Pour être clair, une sculpture égyptienne ou une toile d’Eugène Delacroix, acquises par l’État pour le Louvre, deviennent propriétés collectives de la nation, gérées par l’État pour le compte de tous, mais sans transfert de propriété vers « tout le monde ». Ce sont les responsables publics qui exercent la propriété et la gestion, au nom de l’intérêt général. La loi leur impose des obligations d’accessibilité et d’exposition adaptées afin de garantir l’accès le plus large possible.
Cependant, depuis 2002, la loi « musées » distingue les collections nationales (propriétés de l’État) et les collections des musées de collectivités locales (les communes, les départements, les régions).

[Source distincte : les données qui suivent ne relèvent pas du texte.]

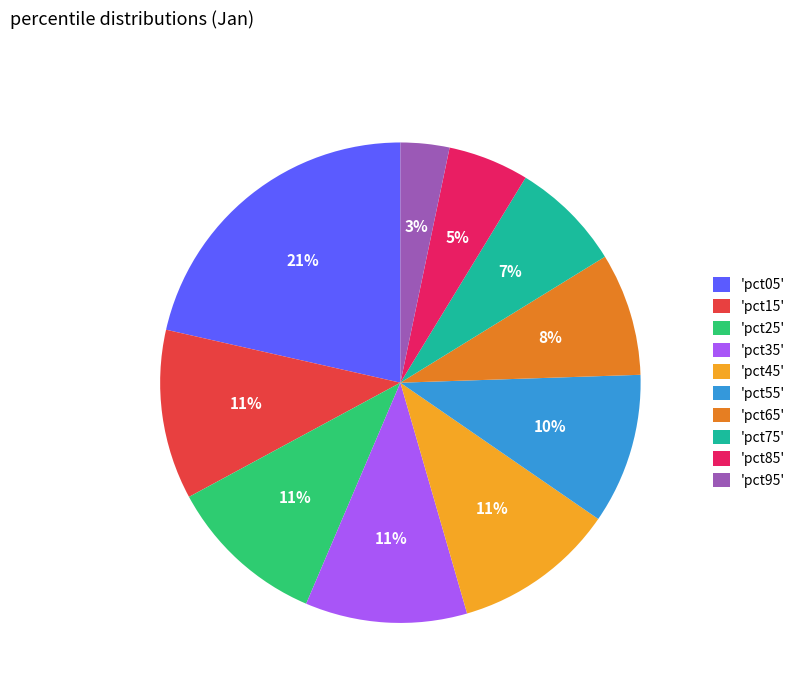

To the nearest percent, what is the combined percentage of 'pct45' and 'pct95'?

14%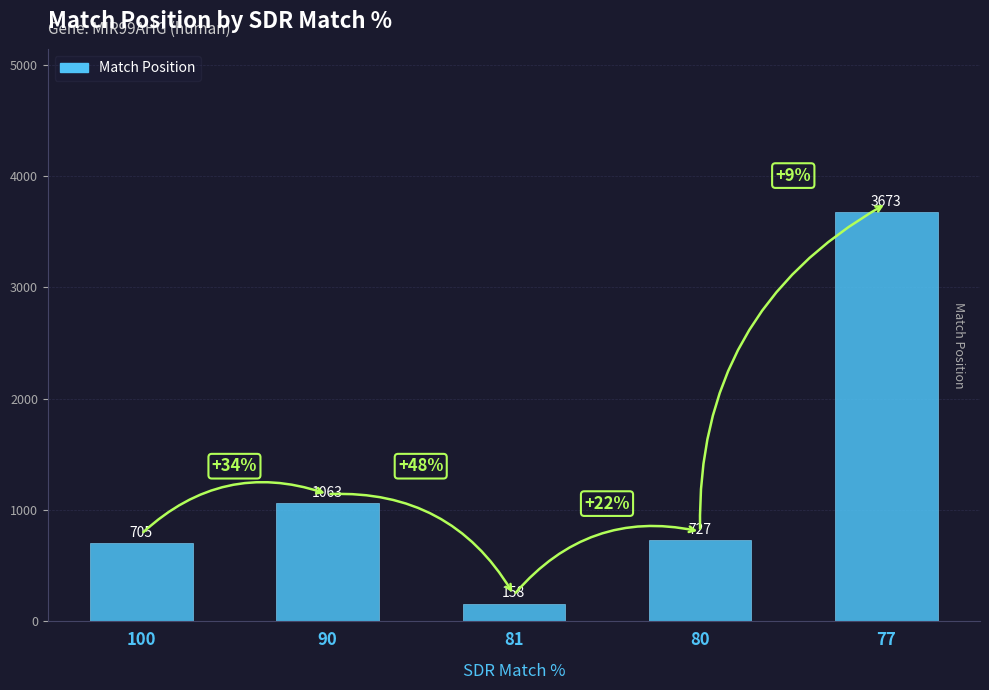

True or false: the data shows 158 at 81.

True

Par exemple, un tableau déposé par l’État avant 1910 dans un musée municipal – comme le musée de Valence – peut désormais être transféré à la collectivité propriétaire du musée. Cette disposition a concerné près de 100 000 œuvres à travers plus de 300 villes françaises.
Nadia Léger, Les Baigneuses, 1953
Huile sur toile • 162 × 114 cm • Coll. particulière • © Adagp, Paris 2025
Outre ses propres collections, un musée peut exposer des œuvres qui lui sont « déposées » par l’État, une autre institution ou même un propriétaire privé. La propriété n’est pas transférée : c’est un prêt encadré, pour quelques années voire pour plusieurs décennies, impliquant des obligations de conservation et de visibilité. Ainsi sont présentées au public des œuvres du musée d’Orsay sur tout le territoire français, dans près de 440 lieux de dépôts. Par ailleurs, le musée d’Orsay a également la garde de dépôts d’autres musées nationaux, comme le musée du Louvre ou le musée national d’Art moderne.
La même logique est de mise quand il s’agit de dépôts privés, provenant de collectionneurs ou de fondation d’entreprise. Exemple : le musée Maillol, à Paris, montre régulièrement des œuvres qui restent la propriété de collectionneurs privés ou de fondations d’entreprise, dans le cadre de dépôts ou de prêts contractuels pour des expositions.